Mette in scena una delle immagini più memorabili del libro: la folata di alcol che precede l’avanzata degli austriaci. D’altra parte, anche in altre pagine di Lussu, l’alcol (e il cognac in particolare) emerge come uno dei protagonisti della Grande Guerra.

Le corazze Farina [musica 1' 50"]
Ripercorre un episodio quanto mai emblematico. Gli alti comandi impongono la sperimentazione di “innovativi” scafandri antiproiettile che dovrebbero proteggere i nostri assaltatori dai colpi del nemico, ma la prova si conclude in modo tragicomico: dopo pochi passi, i soldati corazzati crollano, centrati dai cecchini. Le corazze Farina proteggono tutto, ma –ahimé- non le gambe.

Assalto
Riprende uno degli aneddoti più commoventi di Un anno sull’altipiano: dopo l’ennesimo attacco allo sbaraglio ordinato dal generale i soldati italiani, stremati e decimati, si trovano a ridosso della trincea nemica. Dall’alto delle fortificazioni, gli Austriaci gridano in italiano: “Basta! Basta, bravi soldati! Non fatevi massacrare così…”

Il caffè [testo]
E’ un episodio centrale nel libro, ripreso da Monicelli nel film La grande guerra. Durante una perlustrazione, Lussu e un suo caporale si trovano per caso in un punto che domina la trincea nemica. Da lì, colpire a freddo sarebbe facile; ma è l’alba, gli austriaci stanno prendendo il caffè. Nel tenente e nel suo sottoposto prevale l’istintivo riconoscimento di un’umanità comune. Non sparano.
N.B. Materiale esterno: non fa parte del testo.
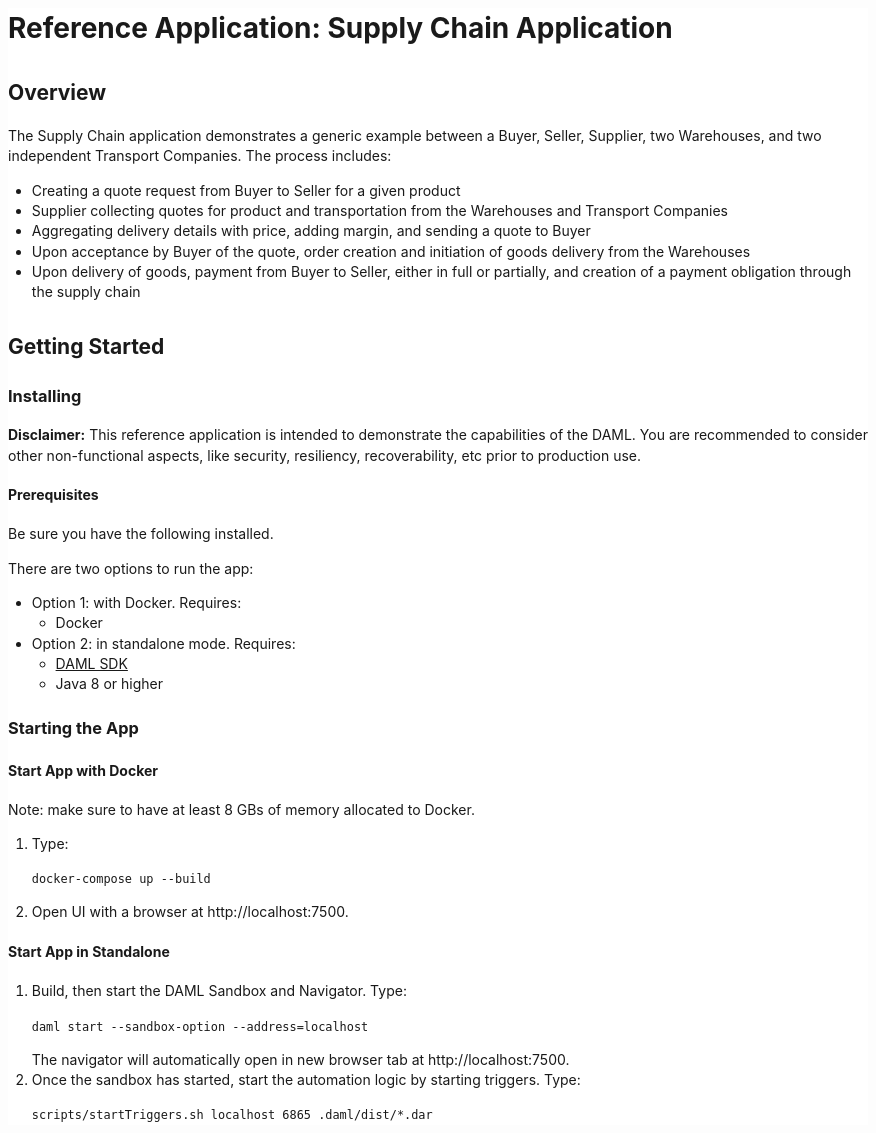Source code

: # Reference Application: Supply Chain Application

## Overview

The Supply Chain application demonstrates a generic example between a Buyer, Seller, Supplier, two Warehouses, and two independent Transport Companies. The process includes:
* Creating a quote request from Buyer to Seller for a given product
* Supplier collecting quotes for product and transportation from the Warehouses and Transport Companies
* Aggregating delivery details with price, adding margin, and sending a quote to Buyer
* Upon acceptance by Buyer of the quote, order creation and initiation of goods delivery from the Warehouses
* Upon delivery of goods, payment from Buyer to Seller, either in full or partially, and creation of a payment obligation through the supply chain

## Getting Started

### Installing

**Disclaimer:** This reference application is intended to demonstrate the capabilities of the DAML. You are recommended to consider other non-functional aspects, like security, resiliency, recoverability, etc prior to production use.

#### Prerequisites

Be sure you have the following installed.

There are two options to run the app:
- Option 1: with Docker. Requires:
  - Docker
- Option 2: in standalone mode. Requires:
  - [DAML SDK](https://docs.daml.com/)
  - Java 8 or higher

### Starting the App

#### Start App with Docker

Note: make sure to have at least 8 GBs of memory allocated to Docker.

1. Type:
    ```shell
    docker-compose up --build
    ```
2. Open UI with a browser at http://localhost:7500.


#### Start App in Standalone

1. Build, then start the DAML Sandbox and Navigator. Type:
    ```shell
    daml start --sandbox-option --address=localhost
    ```
    The navigator will automatically open in new browser tab at http://localhost:7500.
2. Once the sandbox has started, start the automation logic by starting triggers. Type:
    ```shell
    scripts/startTriggers.sh localhost 6865 .daml/dist/*.dar
    ```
Senza una parola tornano al campo, dove li attende il rancio mattutino, il loro caffé.

La marcia su Roma.
La canzone si ispira alle prime pagine del libro di Lussu, dove con fredda ironia si cerca di dar conto (a un lettore straniero, originariamente) della genesi del colpo di stato che porterà alla dittatura fascista.

Giù il cappello! [testo]
Siamo nei “dintorni” (cronologici e geografici) della marcia su Roma, a Cagliari, nel novembre 1922. Una manifestazione fascista sfocia in violenze, i cagliaritani si ribellano fieramente alle prepotenze tollerate dalla Guardia Regia, rifiutano di togliersi il cappello di fronte ai gagliardetti in parata, resistono e mettono in fuga i fascisti. Un uomo –Efisio Melis, operaio, ex combattente- viene ucciso con il suo bambino di pochi mesi in braccio. La canzone si conclude con un dolente ragionamento sulla violenza e sulla storia.

Il paese dei voltagabbana [testo] [musica 2']
Riprende un tema portante del memoriale di Lussu: la facilità con cui molti italiani cambiano bandiera per viltà o per opportunismo. Protagonista è (nel libro) l’onorevole Pietro Lissia (che qui non viene nominato), prima accesissimo antifascista, e poco dopo collaboratore di Mussolini. L’attualità dell’argomento non ha bisogno di essere sottolineata.

1926 [testo] [musica 2'50"]
E' l’anno in cui avviene l’episodio che sta al centro della canzone. La casa di Lussu, a Cagliari, viene circondata dalle squadracce: vogliono ucciderlo. Lussu, solo, si difende, e spara a un uomo che stava entrando armato dal balcone. Viene arrestato, imprigionato e poi trasferito al confino nell’isola di Lipari (di lì più tardi fuggirà avventurosamente in Francia). Al passaggio della nave, un pescatore lo riconosce e gli lancia un saluto pieno di rispetto e di orgoglio.